The importance of a player is not always defined by their skill level. The most important player on a team or in a unit is not always the best player on a team. This list is designed to breakdown the 50 most important players in Texas college football for the 2017 season. It is not a ranking of the 50 best college football players in the state. Importance can be defined by position, need, skill or leadership. We’ll count down the list through the summer, all the way to No. 1.
50 – Lamar DE Daniel Crosley / 49 – TCU WR KaVontae Turpin / 48 – UTEP QB Ryan Metz
47 – UMHB RB Markeith Miller / 46 – Sam Houston State DE PJ Hall / 45 – Baylor WR Blake Lynch
44 – Texas Tech WR Jonathan Giles (transferred) / 43 – Texas Tech RB Justin Stockton
42 – PVAMU WR Joshua Simmons / 41 – Rice RB Samuel Stewart / 40 – UNT WR Jalen Guyton
39 – Texas RB Chris Warren / 38 – Rice OL Trey Martin / 37 – Texas A&M Commerce QB Luis Perez
36 – Baylor DL K.J. Smith / 35 – Texas State LB Gabe Loyd / 34 – Texas State WR Thurman Morbley
33 – Houston DB Khalil Williams / 32 – Texas Tech LB Jordyn Brooks / 31 – SFA DL John Franklin
30 – SMU DE Justin Lawler
Damian Williams may be new to the Texas State roster, but he has more collegiate experience than any other Bobcat quarterback heading into the fall. Williams played four years at Mississippi State before electing to transfer to Texas State as a graduate student, where he will have one season of eligibility. While he was mostly a backup for the Bulldogs, Williams saw action in 17 games in his career while earning two spot starts. He finished with 706 yards and five touchdowns through the air in addition to two rushing touchdowns in his time in Starkville.
Williams was a state championship winning quarterback in high school, choosing to attend Mississippi State after leading Archbishop Rummel (Louisiana) to its first ever state title his senior season.

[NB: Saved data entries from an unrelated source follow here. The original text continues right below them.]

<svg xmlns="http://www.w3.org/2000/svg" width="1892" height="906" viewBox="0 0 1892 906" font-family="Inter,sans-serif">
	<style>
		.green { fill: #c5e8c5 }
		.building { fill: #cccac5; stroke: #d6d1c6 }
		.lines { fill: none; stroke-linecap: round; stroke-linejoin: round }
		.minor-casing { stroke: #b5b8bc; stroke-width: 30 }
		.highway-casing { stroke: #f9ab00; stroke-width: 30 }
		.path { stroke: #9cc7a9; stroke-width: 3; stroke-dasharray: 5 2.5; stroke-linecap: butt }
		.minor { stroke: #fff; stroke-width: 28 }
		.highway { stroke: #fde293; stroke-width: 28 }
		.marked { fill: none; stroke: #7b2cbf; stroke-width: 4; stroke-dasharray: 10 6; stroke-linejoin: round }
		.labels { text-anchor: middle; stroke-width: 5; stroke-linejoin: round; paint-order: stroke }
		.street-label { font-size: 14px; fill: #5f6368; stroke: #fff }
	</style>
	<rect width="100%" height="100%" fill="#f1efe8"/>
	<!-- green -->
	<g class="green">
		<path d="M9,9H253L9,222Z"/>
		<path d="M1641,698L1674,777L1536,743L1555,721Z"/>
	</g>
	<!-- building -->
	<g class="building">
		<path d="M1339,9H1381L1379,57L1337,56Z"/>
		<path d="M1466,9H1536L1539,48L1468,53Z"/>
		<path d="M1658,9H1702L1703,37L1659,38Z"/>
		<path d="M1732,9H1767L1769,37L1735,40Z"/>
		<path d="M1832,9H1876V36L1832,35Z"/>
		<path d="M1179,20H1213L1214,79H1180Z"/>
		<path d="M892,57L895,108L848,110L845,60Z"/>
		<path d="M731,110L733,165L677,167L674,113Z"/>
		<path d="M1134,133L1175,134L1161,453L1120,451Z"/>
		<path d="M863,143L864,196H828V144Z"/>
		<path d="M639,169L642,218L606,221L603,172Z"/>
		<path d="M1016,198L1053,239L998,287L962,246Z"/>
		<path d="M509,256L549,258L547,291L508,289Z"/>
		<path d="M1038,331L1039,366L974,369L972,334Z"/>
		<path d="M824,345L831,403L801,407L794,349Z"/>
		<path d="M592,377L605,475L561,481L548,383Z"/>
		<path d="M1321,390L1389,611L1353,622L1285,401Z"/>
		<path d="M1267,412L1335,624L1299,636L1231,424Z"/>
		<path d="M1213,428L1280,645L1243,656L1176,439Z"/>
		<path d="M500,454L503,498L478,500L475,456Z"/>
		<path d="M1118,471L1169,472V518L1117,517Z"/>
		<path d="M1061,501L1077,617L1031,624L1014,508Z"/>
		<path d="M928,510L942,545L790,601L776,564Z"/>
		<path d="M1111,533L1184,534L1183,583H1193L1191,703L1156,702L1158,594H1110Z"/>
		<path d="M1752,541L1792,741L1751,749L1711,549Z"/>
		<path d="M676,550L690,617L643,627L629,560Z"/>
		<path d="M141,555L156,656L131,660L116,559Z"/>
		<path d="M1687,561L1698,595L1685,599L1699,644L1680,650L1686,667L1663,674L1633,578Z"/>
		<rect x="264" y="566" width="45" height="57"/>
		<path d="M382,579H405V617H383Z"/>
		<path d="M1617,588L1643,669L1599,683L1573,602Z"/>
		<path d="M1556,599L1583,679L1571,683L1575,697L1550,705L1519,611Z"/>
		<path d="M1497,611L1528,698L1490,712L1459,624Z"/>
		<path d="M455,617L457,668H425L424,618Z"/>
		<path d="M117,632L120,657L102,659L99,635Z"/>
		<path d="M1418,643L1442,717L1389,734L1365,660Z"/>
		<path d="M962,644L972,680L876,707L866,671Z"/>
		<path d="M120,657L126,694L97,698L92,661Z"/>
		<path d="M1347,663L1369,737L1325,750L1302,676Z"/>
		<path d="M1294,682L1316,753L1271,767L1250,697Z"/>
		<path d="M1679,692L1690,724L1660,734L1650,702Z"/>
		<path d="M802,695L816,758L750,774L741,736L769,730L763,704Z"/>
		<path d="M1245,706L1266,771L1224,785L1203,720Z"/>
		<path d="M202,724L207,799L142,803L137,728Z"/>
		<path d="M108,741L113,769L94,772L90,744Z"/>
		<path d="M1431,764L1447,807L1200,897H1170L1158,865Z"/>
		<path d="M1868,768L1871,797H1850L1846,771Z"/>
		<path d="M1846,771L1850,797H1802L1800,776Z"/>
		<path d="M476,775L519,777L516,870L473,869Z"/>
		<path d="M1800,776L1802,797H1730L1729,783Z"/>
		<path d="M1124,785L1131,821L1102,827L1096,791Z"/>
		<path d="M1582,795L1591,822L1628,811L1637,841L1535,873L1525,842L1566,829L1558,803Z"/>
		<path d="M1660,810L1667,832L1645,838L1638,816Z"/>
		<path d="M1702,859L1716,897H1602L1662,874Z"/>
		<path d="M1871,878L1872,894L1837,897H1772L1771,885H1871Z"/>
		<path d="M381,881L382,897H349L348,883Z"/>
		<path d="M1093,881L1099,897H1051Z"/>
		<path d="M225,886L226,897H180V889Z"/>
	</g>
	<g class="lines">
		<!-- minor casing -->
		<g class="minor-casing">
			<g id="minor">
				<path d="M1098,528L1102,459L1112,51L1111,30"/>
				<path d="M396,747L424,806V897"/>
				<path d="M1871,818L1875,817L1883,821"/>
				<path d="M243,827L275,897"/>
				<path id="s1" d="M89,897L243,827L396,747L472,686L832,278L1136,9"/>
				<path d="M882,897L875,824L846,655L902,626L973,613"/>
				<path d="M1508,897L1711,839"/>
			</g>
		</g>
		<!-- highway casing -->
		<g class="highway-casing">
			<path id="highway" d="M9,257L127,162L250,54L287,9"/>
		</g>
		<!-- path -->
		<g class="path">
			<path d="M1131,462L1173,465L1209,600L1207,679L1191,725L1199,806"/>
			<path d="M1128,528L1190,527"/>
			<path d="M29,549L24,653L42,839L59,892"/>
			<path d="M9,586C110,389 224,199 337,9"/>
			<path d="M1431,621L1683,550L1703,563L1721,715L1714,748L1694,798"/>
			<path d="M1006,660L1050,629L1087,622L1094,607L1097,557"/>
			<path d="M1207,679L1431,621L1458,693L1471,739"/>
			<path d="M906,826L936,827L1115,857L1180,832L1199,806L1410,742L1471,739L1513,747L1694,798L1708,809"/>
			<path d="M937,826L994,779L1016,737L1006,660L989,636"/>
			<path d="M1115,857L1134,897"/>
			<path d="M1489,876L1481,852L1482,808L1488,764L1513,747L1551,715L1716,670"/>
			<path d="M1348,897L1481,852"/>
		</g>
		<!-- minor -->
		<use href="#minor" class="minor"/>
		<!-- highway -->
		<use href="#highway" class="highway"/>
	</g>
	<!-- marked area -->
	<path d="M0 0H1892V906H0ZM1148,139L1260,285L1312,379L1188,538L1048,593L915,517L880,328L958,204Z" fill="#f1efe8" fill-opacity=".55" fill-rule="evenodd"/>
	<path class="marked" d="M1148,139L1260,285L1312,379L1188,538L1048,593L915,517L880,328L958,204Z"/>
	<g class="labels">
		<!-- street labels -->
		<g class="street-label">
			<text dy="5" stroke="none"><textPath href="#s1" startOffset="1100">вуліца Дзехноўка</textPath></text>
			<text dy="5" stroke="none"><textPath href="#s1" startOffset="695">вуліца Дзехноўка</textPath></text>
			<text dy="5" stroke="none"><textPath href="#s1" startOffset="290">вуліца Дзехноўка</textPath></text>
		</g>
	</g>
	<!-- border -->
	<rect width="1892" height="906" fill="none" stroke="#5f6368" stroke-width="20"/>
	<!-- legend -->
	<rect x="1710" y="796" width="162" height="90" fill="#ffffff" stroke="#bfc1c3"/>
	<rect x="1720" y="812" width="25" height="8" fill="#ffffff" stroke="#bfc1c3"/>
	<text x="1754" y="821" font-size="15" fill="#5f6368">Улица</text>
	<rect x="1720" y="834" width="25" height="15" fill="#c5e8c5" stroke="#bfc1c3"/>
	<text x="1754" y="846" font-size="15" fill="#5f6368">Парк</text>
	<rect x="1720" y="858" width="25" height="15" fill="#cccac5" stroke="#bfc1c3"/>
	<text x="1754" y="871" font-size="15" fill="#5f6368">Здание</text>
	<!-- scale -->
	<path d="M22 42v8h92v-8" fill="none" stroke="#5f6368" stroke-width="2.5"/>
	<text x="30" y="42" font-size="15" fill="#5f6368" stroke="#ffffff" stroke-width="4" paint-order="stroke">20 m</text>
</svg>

Williams will be a dynamic weapon under center in San Marcos, but his accuracy can be questionable at times. He completed around 60 percent of his passes in high school and had a 58 percent completion percentage with the Bulldogs. He does like to throw the ball down the field though, which will give the Bobcats the big-play threat they were missing last season when the team averaged just 6.36 yards per attempt. Williams is also a dual-threat option who can escape the pocket and make plays with his feet. His size (6-1, 229), elusiveness, speed and physicality should combine to punish opposing defenses in the Sun Belt Conference
Texas State didn’t have a lot of options to go with heading into spring football before Williams announced his transfer – especially when Eddie Printz, Connor White and Tanner Hodges all transferred out of the program after the season. Coach Everett Withers and the Bobcats need a reliable option under center to make the progress they’re looking for in year two. Withers said after the team’s spring game that Williams still has a long way to go, but for now it does appear that he is the best option to lead the offense. As a senior, he can provide leadership to what will be a young roster as Texas State looks to improve on its average of less than 19 points per game last year.